Федор Михайлович подошел к жене Деканова — Екатерине Петровне.
— Господи! Какое счастье!.. Ушли от них! Екатерина Петровна протянула маленькую, породистую, изящную руку для поцелуя.
— Прямо такое ощущение… Истинно, как в Светло-Христово Воскресение. Точно Христос воскрес.
— И правда, воскрес Христос, — сказала прелестная брюнетка, дочь Екатерины Петровны, Верочка. — А Наталья Николаевна не с вами?..
— Нет. Но я надеюсь, что завтра или послезавтра она будет в Гатчине, — сказал Федор Михайлович.

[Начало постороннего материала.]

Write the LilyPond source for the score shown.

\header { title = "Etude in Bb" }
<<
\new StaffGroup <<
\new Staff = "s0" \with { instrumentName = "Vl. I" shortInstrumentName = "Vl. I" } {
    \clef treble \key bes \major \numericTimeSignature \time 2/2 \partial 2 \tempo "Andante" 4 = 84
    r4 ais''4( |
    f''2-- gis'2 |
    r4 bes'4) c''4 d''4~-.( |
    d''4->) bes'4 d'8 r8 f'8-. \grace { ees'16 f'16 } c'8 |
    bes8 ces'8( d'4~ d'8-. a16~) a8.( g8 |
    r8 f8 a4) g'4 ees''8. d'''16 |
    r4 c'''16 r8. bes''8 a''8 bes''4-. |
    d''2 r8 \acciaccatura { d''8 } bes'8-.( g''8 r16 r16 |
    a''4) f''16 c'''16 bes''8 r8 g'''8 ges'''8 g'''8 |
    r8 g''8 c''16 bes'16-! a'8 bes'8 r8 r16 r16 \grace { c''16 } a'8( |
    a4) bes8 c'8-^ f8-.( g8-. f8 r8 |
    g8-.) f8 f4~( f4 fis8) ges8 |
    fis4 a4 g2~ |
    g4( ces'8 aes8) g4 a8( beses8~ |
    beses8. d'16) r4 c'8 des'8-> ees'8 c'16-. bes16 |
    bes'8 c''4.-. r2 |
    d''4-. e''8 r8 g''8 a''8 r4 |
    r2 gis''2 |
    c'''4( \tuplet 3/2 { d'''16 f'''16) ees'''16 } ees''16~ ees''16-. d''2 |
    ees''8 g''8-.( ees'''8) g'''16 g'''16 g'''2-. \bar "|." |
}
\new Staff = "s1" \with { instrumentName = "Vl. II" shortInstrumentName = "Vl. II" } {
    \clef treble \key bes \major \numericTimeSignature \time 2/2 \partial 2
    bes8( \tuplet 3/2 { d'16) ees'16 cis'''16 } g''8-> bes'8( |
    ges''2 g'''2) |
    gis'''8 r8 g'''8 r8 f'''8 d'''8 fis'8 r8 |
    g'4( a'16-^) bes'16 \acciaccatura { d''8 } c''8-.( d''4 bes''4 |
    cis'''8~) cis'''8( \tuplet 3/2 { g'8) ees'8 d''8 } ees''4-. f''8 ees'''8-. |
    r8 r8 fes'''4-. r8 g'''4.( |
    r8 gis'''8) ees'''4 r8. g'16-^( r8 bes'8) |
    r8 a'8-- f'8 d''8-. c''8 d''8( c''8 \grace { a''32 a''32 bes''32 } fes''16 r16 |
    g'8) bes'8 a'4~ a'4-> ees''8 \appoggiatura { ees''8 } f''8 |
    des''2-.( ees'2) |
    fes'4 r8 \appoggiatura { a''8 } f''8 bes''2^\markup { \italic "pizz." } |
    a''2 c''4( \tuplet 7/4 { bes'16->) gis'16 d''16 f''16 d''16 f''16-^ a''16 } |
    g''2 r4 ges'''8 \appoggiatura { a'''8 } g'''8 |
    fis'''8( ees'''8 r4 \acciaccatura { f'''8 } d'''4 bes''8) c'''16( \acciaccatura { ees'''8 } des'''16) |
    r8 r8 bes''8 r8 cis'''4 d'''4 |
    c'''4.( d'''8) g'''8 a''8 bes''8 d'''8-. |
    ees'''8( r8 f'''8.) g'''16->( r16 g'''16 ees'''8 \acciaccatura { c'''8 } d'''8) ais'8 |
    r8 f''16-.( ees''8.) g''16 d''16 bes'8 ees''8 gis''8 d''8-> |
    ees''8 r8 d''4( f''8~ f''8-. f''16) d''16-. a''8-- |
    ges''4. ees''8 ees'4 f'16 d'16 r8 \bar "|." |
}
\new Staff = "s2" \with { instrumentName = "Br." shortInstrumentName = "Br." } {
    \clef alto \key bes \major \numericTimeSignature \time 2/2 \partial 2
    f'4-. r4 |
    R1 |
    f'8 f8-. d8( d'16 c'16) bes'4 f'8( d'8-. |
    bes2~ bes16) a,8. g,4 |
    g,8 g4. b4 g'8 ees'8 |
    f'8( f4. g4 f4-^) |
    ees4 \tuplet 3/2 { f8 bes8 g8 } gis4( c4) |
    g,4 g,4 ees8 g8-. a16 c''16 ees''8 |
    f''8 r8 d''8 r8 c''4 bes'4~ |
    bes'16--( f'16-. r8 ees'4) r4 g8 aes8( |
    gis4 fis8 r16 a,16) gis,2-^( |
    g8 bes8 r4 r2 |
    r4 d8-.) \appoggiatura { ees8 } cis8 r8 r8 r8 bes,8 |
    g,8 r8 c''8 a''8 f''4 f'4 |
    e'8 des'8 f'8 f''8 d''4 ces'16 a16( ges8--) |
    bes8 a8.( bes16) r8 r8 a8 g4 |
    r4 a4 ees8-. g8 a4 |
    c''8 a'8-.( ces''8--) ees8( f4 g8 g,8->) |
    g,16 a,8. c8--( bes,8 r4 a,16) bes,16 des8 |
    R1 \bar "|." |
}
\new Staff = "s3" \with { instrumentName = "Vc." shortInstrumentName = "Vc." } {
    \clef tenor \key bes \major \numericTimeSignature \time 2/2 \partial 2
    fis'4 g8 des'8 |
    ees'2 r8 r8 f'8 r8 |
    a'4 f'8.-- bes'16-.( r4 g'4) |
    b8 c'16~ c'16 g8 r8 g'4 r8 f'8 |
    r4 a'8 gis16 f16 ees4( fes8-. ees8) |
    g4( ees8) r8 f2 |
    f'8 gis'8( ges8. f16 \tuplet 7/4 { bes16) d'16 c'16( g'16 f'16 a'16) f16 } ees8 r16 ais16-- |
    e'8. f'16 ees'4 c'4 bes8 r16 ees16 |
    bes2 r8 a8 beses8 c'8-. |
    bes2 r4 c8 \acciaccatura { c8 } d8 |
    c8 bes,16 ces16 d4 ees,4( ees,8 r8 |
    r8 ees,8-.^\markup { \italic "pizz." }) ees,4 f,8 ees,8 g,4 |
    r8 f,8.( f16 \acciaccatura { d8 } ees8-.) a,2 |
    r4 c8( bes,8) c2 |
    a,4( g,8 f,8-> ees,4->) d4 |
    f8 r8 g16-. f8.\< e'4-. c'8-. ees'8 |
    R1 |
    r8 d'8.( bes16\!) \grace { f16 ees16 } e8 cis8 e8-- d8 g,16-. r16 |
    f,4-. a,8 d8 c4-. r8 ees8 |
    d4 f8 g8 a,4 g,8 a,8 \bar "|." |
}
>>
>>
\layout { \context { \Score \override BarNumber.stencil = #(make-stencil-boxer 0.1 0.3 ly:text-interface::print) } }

— Как вы, Николай Николаевич?
— Как видите, — сказал, пожимая руку, Деканов.
— Мы, как только увидали добровольцев в Царском, — оживленно рассказывала Екатерина Петровна, — пособрали, что могли, да скорее наняли тележку и едем… А куда — сами не знаем. Только подальше от них.
— Вы в тюрьме сидели? — спросил Федор Михайлович.
— В тюремной больнице. Тиф спас. Мы обе переболели. Смотрите, у Веры волосы только стали отрастать. Коля — в Николаевском госпитале… А потом — Коля конторщиком в лесном складе служил, Вера в Главсахаре работала, а я дома: и швец, и жнец, и в дуду игрец. По пуду картофеля из Перелесина таскала. А вы как? Вам труднее было. Вы у «них» служили!
Федор Михайлович промолчал.
— Ужасно! Ужасно. Кто не был здесь, кто не жил с ними, вряд ли поймет, — сказала Екатерина Петровна. — Николка только госпиталем и спасся. Хотели насильно забрать. А Королькова помните? Он рядом на даче жил. Забрали. Бедняга с ума сошел. Сочли, что он представляется и — расстреляли. У них это просто.
— Вам удалось что-нибудь спасти из ваших вещей? — спросил Федор Михайлович.
Он отказался сесть в повозку и шел рядом с Екатериной Петровной, положив руку на край.